[Text under study]
Kal3a is a platform for collecting and storing social media artifacts.
Currently, Kal3a suports Twitter and PubSub notifications. All input is transformed into Atom entries for indexing. Original data is also retained.
- PHP 7.0 - a language and runtime.
- Composer - a PHP dependency manager.
- MySQL - a relational database.
- CouchDB 1.6 - a document (NoSQL) database.
- Elasticsearch 2.0 - a search service.
- Logstash 2.1 - a pipeline for moving data between services.
- RabbitMQ 3.6 - a message queue.
Kal3a requires multiple long-running processes, so a process manager is advised. For development, you should consider Invoker. An example configuration for invoker is included. For production, you should consider Supervisor.
Although there are many dependencies, you can rely on distribution packages and their default configuration during development. Some of the listed dependencies have dependencies of their own which are not listed here.
For Elasticsearch, these optional plugins will make development easier by providing a web UI for monitoring the server and running queries:
plugin -install royrusso/elasticsearch-HQ
plugin -install mobz/elasticsearch-head
plugin -install polyfractal/elasticsearch-inquisitor
We have found that Kal3a can easily handle 4 million entries per day, which is the theoretical maximum that Twitter will serve to a normal API user. We found that 2 million entries per day amounted to approximately 500 GB of data storage in both CouchDB and Elasticsearch. While Elasticsearch can be clustered, CouchDB's default distribution cannot. CouchDB 2 will support clustering but is still being tested.
[/Text under study]
_Work request_
Reproduce the Kal3a text verbatim, from "For Elasticsearch, these" to "still being tested.".
[Data extract]
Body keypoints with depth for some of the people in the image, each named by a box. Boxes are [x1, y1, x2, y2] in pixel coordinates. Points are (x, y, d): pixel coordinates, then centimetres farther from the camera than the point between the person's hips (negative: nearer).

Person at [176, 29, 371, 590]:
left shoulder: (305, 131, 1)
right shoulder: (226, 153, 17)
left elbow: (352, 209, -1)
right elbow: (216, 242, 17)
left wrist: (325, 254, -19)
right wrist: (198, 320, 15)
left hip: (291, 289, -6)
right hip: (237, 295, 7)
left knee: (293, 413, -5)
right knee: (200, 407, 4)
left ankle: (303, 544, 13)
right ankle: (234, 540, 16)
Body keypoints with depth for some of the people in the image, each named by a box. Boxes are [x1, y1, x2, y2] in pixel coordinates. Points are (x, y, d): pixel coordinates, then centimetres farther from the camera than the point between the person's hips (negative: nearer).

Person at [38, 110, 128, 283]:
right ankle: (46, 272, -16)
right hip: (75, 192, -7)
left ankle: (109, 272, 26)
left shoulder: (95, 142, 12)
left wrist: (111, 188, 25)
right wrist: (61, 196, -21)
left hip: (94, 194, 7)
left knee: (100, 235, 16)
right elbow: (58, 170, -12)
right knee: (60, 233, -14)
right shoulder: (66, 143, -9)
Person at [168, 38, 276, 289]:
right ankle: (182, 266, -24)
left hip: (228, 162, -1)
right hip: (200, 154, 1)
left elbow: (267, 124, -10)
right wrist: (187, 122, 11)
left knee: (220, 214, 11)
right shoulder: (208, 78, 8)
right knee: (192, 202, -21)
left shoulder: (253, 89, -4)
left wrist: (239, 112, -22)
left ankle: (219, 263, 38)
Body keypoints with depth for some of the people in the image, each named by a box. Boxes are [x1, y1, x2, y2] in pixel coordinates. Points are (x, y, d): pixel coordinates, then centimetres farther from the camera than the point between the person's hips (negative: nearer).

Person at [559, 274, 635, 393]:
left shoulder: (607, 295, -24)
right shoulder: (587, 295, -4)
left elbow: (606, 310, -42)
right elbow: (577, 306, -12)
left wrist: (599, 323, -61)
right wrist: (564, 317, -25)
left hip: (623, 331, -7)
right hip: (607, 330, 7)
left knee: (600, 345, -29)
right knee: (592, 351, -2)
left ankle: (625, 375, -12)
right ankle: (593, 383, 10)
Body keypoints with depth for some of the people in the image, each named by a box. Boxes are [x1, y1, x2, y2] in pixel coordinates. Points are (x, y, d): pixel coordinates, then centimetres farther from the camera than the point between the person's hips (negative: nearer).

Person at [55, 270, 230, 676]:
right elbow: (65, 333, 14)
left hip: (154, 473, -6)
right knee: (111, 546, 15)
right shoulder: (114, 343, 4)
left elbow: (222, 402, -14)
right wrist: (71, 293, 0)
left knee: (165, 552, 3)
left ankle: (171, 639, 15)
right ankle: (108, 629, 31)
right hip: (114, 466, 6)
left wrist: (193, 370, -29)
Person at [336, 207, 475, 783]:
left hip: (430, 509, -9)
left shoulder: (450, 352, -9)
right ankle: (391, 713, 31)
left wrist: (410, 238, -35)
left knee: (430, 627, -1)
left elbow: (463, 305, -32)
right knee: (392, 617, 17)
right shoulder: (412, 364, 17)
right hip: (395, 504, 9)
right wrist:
[/Data extract]
_Completed task_
For Elasticsearch, these optional plugins will make development easier by providing a web UI for monitoring the server and running queries:
plugin -install royrusso/elasticsearch-HQ
plugin -install mobz/elasticsearch-head
plugin -install polyfractal/elasticsearch-inquisitor
We have found that Kal3a can easily handle 4 million entries per day, which is the theoretical maximum that Twitter will serve to a normal API user. We found that 2 million entries per day amounted to approximately 500 GB of data storage in both CouchDB and Elasticsearch. While Elasticsearch can be clustered, CouchDB's default distribution cannot. CouchDB 2 will support clustering but is still being tested.